EXERCISE REQUIREMENTS: Please copy the text lines of every row below word for word, leaving the pictures out of your answer.
::::::::::
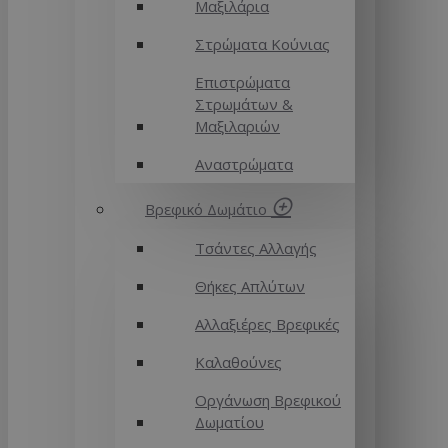
Μαξιλάρια
Στρώματα Κούνιας
Επιστρώματα
Στρωμάτων &
Μαξιλαριών
Αναστρώματα
Βρεφικό Δωμάτιο
Τσάντες Αλλαγής
Θήκες Απλύτων
Αλλαξιέρες Βρεφικές
Καλαθούνες
Οργάνωση Βρεφικού
Δωματίου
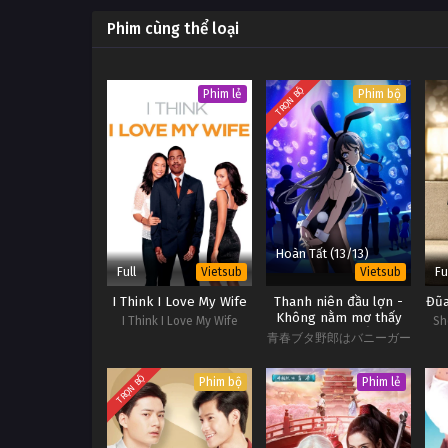
Phim cùng thể loại
TRỌN BỘ
Phim lẻ
Phim bộ
Hoàn Tất (13/13)
Full
Fu
Vietsub
Vietsub
I Think I Love My Wife
Thanh niên đầu lợn -
Đũa
Không nằm mơ thấy
I Think I Love My Wife
Sh
senpai thỏ
青春ブタ野郎はバニーガー
ル先辈の梦を见ない
TRỌN BỘ
Phim bộ
Phim lẻ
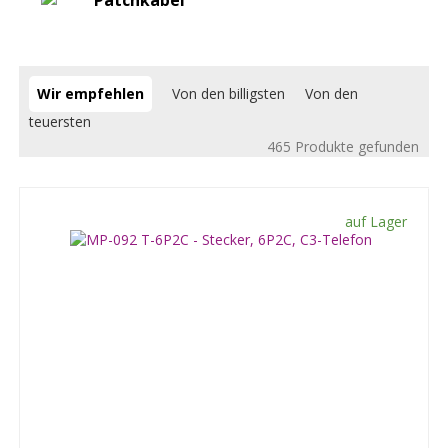
Patchkabel
Wir empfehlen
Von den billigsten
Von den
teuersten
465 Produkte gefunden
auf Lager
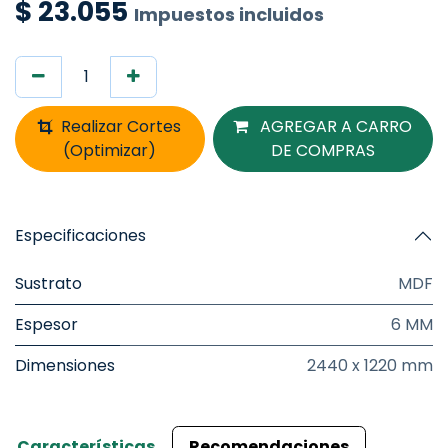
$
23.055
Impuestos incluidos
Realizar Cortes
AGREGAR A CARRO
(Optimizar)
DE COMPRAS
Especificaciones
Sustrato
MDF
Espesor
6 MM
Dimensiones
2440 x 1220 mm
Características
Recomendaciones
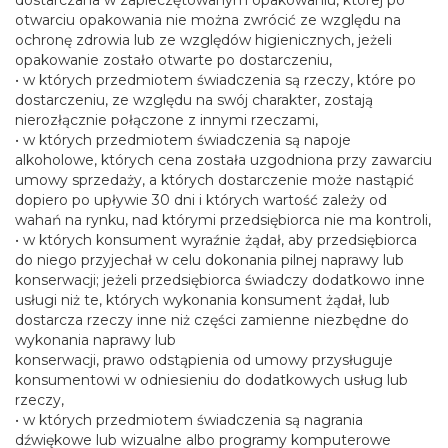
dostarczana w zapieczętowanym opakowaniu, której po
otwarciu opakowania nie można zwrócić ze względu na
ochronę zdrowia lub ze względów higienicznych, jeżeli
opakowanie zostało otwarte po dostarczeniu,
• w których przedmiotem świadczenia są rzeczy, które po
dostarczeniu, ze względu na swój charakter, zostają
nierozłącznie połączone z innymi rzeczami,
• w których przedmiotem świadczenia są napoje
alkoholowe, których cena została uzgodniona przy zawarciu
umowy sprzedaży, a których dostarczenie może nastąpić
dopiero po upływie 30 dni i których wartość zależy od
wahań na rynku, nad którymi przedsiębiorca nie ma kontroli,
• w których konsument wyraźnie żądał, aby przedsiębiorca
do niego przyjechał w celu dokonania pilnej naprawy lub
konserwacji; jeżeli przedsiębiorca świadczy dodatkowo inne
usługi niż te, których wykonania konsument żądał, lub
dostarcza rzeczy inne niż części zamienne niezbędne do
wykonania naprawy lub
konserwacji, prawo odstąpienia od umowy przysługuje
konsumentowi w odniesieniu do dodatkowych usług lub
rzeczy,
• w których przedmiotem świadczenia są nagrania
dźwiękowe lub wizualne albo programy komputerowe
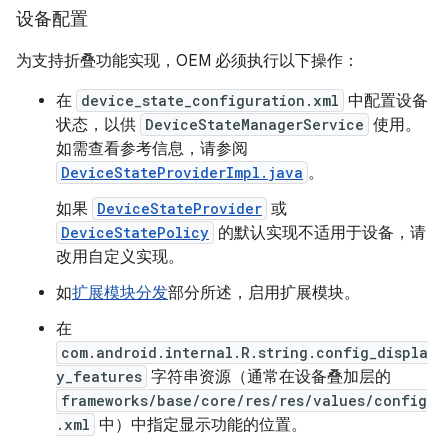
设备配置
为支持折叠功能实现，OEM 必须执行以下操作：
在
device_state_configuration.xml
中配置设备
状态，以供
DeviceStateManagerService
使用。
如需查看参考信息，请参阅
DeviceStateProviderImpl.java
。
如果
DeviceStateProvider
或
DeviceStatePolicy
的默认实现不适用于设备，请
改用自定义实现。
如
扩展模块分发
部分所述，启用扩展模块。
在
com.android.internal.R.string.config_displa
y_features
字符串资源（通常在设备叠加层的
frameworks/base/core/res/res/values/config
.xml
中）中指定显示功能的位置。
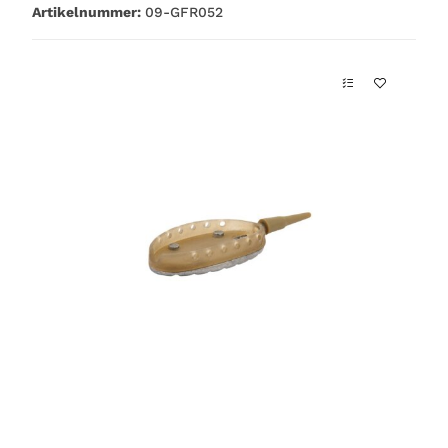
Artikelnummer:
09-GFR052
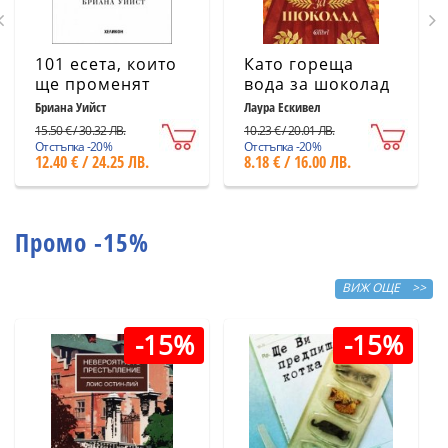
101 есета, които
Като гореща
ще променят
вода за шоколад
начина ви на
(ново издание)
Бриана Уийст
Лаура Ескивел
мислене
15.50 € / 30.32 ЛВ.
10.23 € / 20.01 ЛВ.
Отстъпка -20%
Отстъпка -20%
12.40 € / 24.25 ЛВ.
8.18 € / 16.00 ЛВ.
Промо -15%
ВИЖ ОЩЕ >>
-15%
-15%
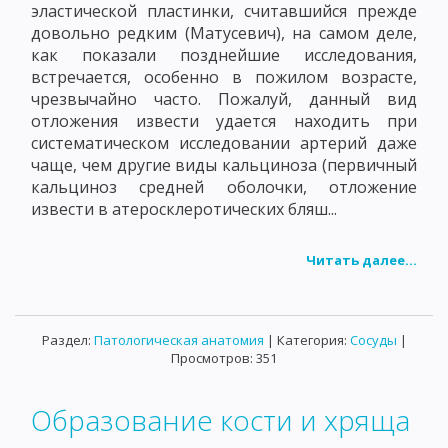
эластической пластинки, считавшийся прежде
довольно редким (Матусевич), на самом деле,
как показали позднейшие исследования,
встречается, особенно в пожилом возрасте,
чрезвычайно часто. Пожалуй, данный вид
отложения извести удается находить при
систематическом исследовании артерий даже
чаще, чем другие виды кальциноза (первичный
кальциноз средней оболочки, отложение
извести в атеросклеротических бляш...
Читать далее...
Раздел:
Патологическая анатомия
| Категория:
Сосуды
|
Просмотров: 351
Образование кости и хряща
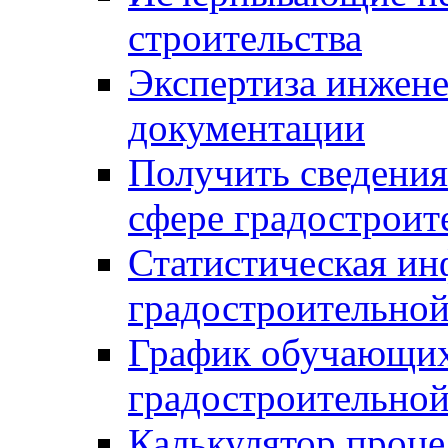
строительства
Экспертиза инжен
документации
Получить сведения
сфере градостроит
Статистическая ин
градостроительной
График обучающих
градостроительной
Калькулятор проце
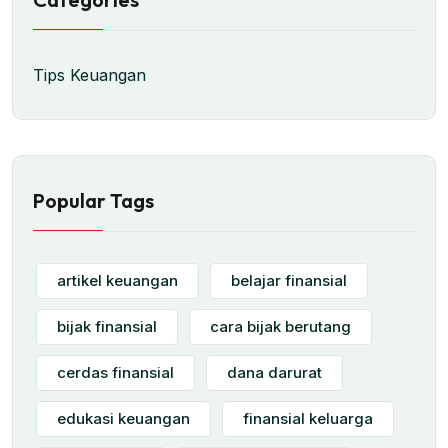
Tips Keuangan
Popular Tags
artikel keuangan
belajar finansial
bijak finansial
cara bijak berutang
cerdas finansial
dana darurat
edukasi keuangan
finansial keluarga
::::::::::
FINISHED EXERCISE:
Μαξιλάρια
Στρώματα Κούνιας
Επιστρώματα
Στρωμάτων &
Μαξιλαριών
Αναστρώματα
Βρεφικό Δωμάτιο
Τσάντες Αλλαγής
Θήκες Απλύτων
Αλλαξιέρες Βρεφικές
Καλαθούνες
Οργάνωση Βρεφικού
Δωματίου
Phim cùng thể loại
TRỌN BỘ
Phim lẻ
Phim bộ
Hoàn Tất (13/13)
Full
Fu
Vietsub
Vietsub
I Think I Love My Wife
Thanh niên đầu lợn -
Đũa
Không nằm mơ thấy
I Think I Love My Wife
Sh
senpai thỏ
青春ブタ野郎はバニーガー
ル先辈の梦を见ない
TRỌN BỘ
Phim bộ
Phim lẻ
Patchkabel
Wir empfehlen
Von den billigsten
Von den
teuersten
465 Produkte gefunden
auf Lager
$
23.055
Impuestos incluidos
Realizar Cortes
AGREGAR A CARRO
(Optimizar)
DE COMPRAS
Especificaciones
Sustrato
MDF
Espesor
6 MM
Dimensiones
2440 x 1220 mm
Características
Recomendaciones
dostarczana w zapieczętowanym opakowaniu, której po
otwarciu opakowania nie można zwrócić ze względu na
ochronę zdrowia lub ze względów higienicznych, jeżeli
opakowanie zostało otwarte po dostarczeniu,
• w których przedmiotem świadczenia są rzeczy, które po
dostarczeniu, ze względu na swój charakter, zostają
nierozłącznie połączone z innymi rzeczami,
• w których przedmiotem świadczenia są napoje
alkoholowe, których cena została uzgodniona przy zawarciu
umowy sprzedaży, a których dostarczenie może nastąpić
dopiero po upływie 30 dni i których wartość zależy od
wahań na rynku, nad którymi przedsiębiorca nie ma kontroli,
• w których konsument wyraźnie żądał, aby przedsiębiorca
do niego przyjechał w celu dokonania pilnej naprawy lub
konserwacji; jeżeli przedsiębiorca świadczy dodatkowo inne
usługi niż te, których wykonania konsument żądał, lub
dostarcza rzeczy inne niż części zamienne niezbędne do
wykonania naprawy lub
konserwacji, prawo odstąpienia od umowy przysługuje
konsumentowi w odniesieniu do dodatkowych usług lub
rzeczy,
• w których przedmiotem świadczenia są nagrania
dźwiękowe lub wizualne albo programy komputerowe
设备配置
为支持折叠功能实现，OEM 必须执行以下操作：
在
device_state_configuration.xml
中配置设备
状态，以供
DeviceStateManagerService
使用。
如需查看参考信息，请参阅
DeviceStateProviderImpl.java
。
如果
DeviceStateProvider
或
DeviceStatePolicy
的默认实现不适用于设备，请
改用自定义实现。
如
扩展模块分发
部分所述，启用扩展模块。
在
com.android.internal.R.string.config_displa
y_features
字符串资源（通常在设备叠加层的
frameworks/base/core/res/res/values/config
.xml
中）中指定显示功能的位置。
Artikelnummer:
09-GFR052
101 есета, които
Като гореща
ще променят
вода за шоколад
начина ви на
(ново издание)
Бриана Уийст
Лаура Ескивел
мислене
15.50 € / 30.32 ЛВ.
10.23 € / 20.01 ЛВ.
Отстъпка -20%
Отстъпка -20%
12.40 € / 24.25 ЛВ.
8.18 € / 16.00 ЛВ.
Промо -15%
ВИЖ ОЩЕ >>
-15%
-15%
эластической пластинки, считавшийся прежде
довольно редким (Матусевич), на самом деле,
как показали позднейшие исследования,
встречается, особенно в пожилом возрасте,
чрезвычайно часто. Пожалуй, данный вид
отложения извести удается находить при
систематическом исследовании артерий даже
чаще, чем другие виды кальциноза (первичный
кальциноз средней оболочки, отложение
извести в атеросклеротических бляш...
Читать далее...
Раздел:
Патологическая анатомия
| Категория:
Сосуды
|
Просмотров: 351
Образование кости и хряща
строительства
Экспертиза инжен
документации
Получить сведения
сфере градостроит
Статистическая ин
градостроительной
График обучающих
градостроительной
Калькулятор проце
Tips Keuangan
Popular Tags
artikel keuangan
belajar finansial
bijak finansial
cara bijak berutang
cerdas finansial
dana darurat
edukasi keuangan
finansial keluarga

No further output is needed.